It was a beautiful morning at 116th Street and Broadway when I arrived at Columbia University’s campus just before 8 a.m. yesterday, but a storm was already brewing.
Two news vans were parked at the main entrance, and a security guard denied access to campus to anyone without a Columbia ID.
A dozen speakers, united by the Columbia Coalition, an ad hoc group dedicated to providing a platform from which students could speak regarding the visit of Iranian President Mahmoud Ahmadinejad, spoke to thousands of students on Low Plaza.
Of the dozen, only one had anything to say.
Representatives from the Student Governing Board preached free speech. An Iranian Jew voiced her fear of the fear about which Franklin D. Roosevelt had warned. A student from an Israel advocacy group said that the Iranian President was not welcome, but added he had “never been prouder to be a student at Columbia.”
The Hillel rabbi condemned Holocaust denial, but also insisted, “I’ve never been prouder to be a Columbia alumnus than today.” The College Democrats insisted they “stand by the university’s decision.”
Just after noon, a voice of dissent finally rang out across campus. Shouting at the audience, a student cried that he was ashamed to be a Columbia student. He added that challenging Ahmadinejad by reading questions that could not be followed up from note cards, as planned, was ludicrous — and not in the nature of “open dialogue.”
Even before 12:30 p.m., another brigade of people promoting free speech and non-violence took the stage, echoing each others’ words.
Now, I’m all for free speech and non-violence, but what happened at Columbia yesterday was a travesty.
At 1:45 p.m., Dean John Coatsworth introduced the main event, insisting that students would “have an opportunity to directly engage” with Iran’s president. Well, writing a question on a note card and passing it by two censors before it’s read to Ahmadinejad doesn’t seem very direct.
Sure, Coatswoth tried to prompt forward answers from Ahmadinejad, once. He failed. Ahmadinejad was questioned on issues including Holocaust denial, threats to Israel and developing nuclear weapons, and each time, he smoothly evaded the question.
Only once did he slip.
“In Iran, there are no homosexuals,” came the voice of the translator. The campus burst out laughing.

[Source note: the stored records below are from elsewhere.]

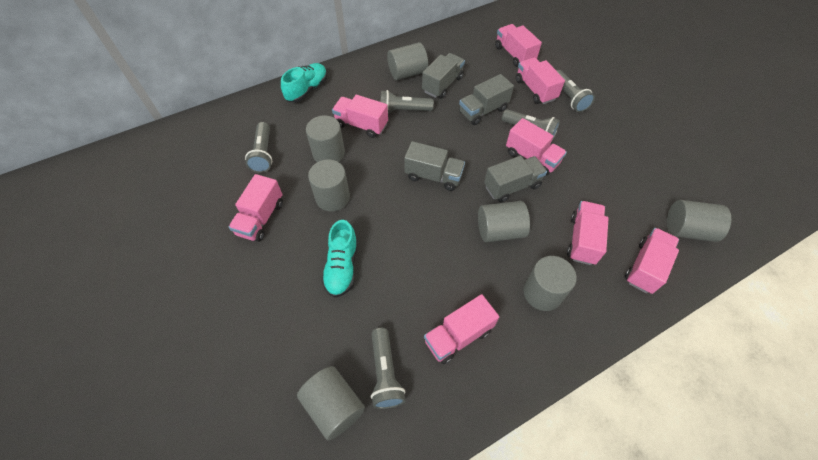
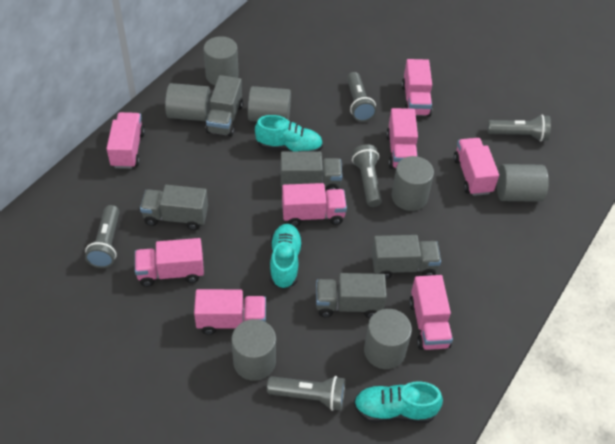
grey truck: 4 -> 5
turquoise shoe: 2 -> 3

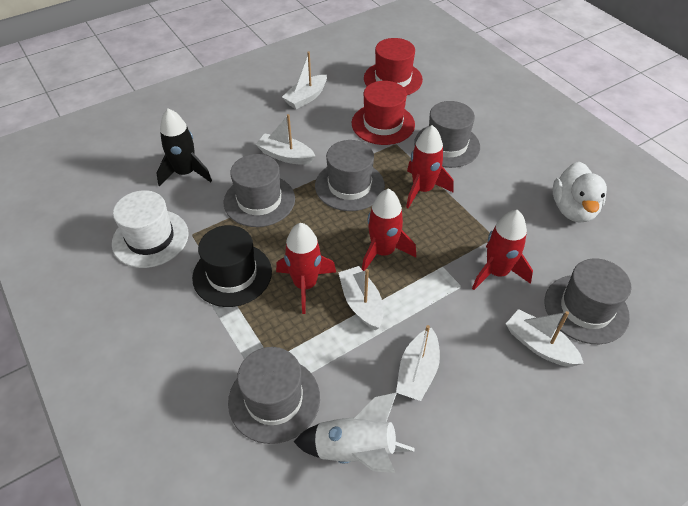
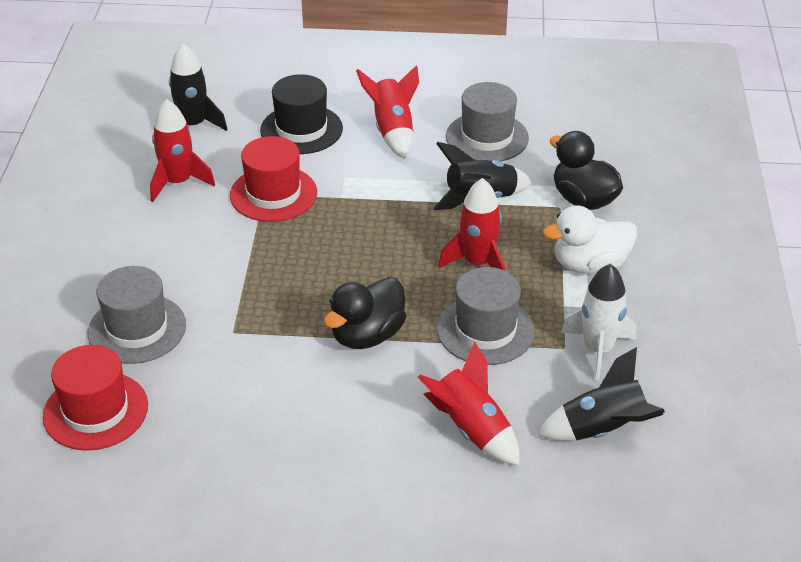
black duck: 0 -> 2
black rocket: 1 -> 3
grey hat: 5 -> 3
white boat: 5 -> 0
white hat: 1 -> 0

But even as the hundreds of students inside the auditorium and thousands watching the simulcast from the South Lawn heard this bigotry, Ahmadinejad continued to drivel on about how great things are for Iranian women.
At 3:30 p.m., the Columbia Coalition speakers started talking again. They still opposed war. I still oppose war, too. But I also still oppose providing platforms for terrorists, and all the proof I need to substantiate my belief walked away from the South Lawn that afternoon: thousands of Columbia students, firmly believing that they had just been enlightened.
When a prestigious university invites a hate monger to address its students, the hate monger wins. I cannot imagine that Dean Coatsworth and President Bollinger thought they were planting seeds of terrorism support in the minds of their students yesterday, but when students applaud a violent despot, that’s what happens.
Did they really expect Ahmadinejad to not spew hate across the South Lawn? Did they think they were going to catch him off-guard and find out where his nuclear weapons development headquarters are? Did they expect he was going to tell them that Hitler didn’t murder 6 million Jews?
To invite a person like Ahmadinejad to campus is characteristic of either naivete or anti-Semitism. I would never accuse the leaders of a school like Columbia of being anti-Semitic, but I also have a hard time believing that the leaders of such a prestigious school are so naive.
I preface my conclusion with a quote from William Lloyd Garrison’s first issue of The Liberator, then a radical abolitionist paper, published in 1831: “I am aware that many object to the severity of my language: but is there not cause for severity? I will be as harsh as truth, and as uncompromising as justice. On this subject, I do not wish to think, or speak, or write, with moderation.”
We, as academics, cannot provide platforms from which terrorists can speak. This kind of ill-advised promotion of free speech is insensitive to the freedoms these terrorists deny their own countrymen.
Regardless of our religious and political views, when it comes to standing up for human rights against terrorist regimes, we must take a united stand. Terrorist indoctrination has no place on America’s campuses. When we listen to what they preach to us, on our soil, and ignore what they preach to their own people, on their own soil, we promote ignorance and tolerance of murder and bigotry.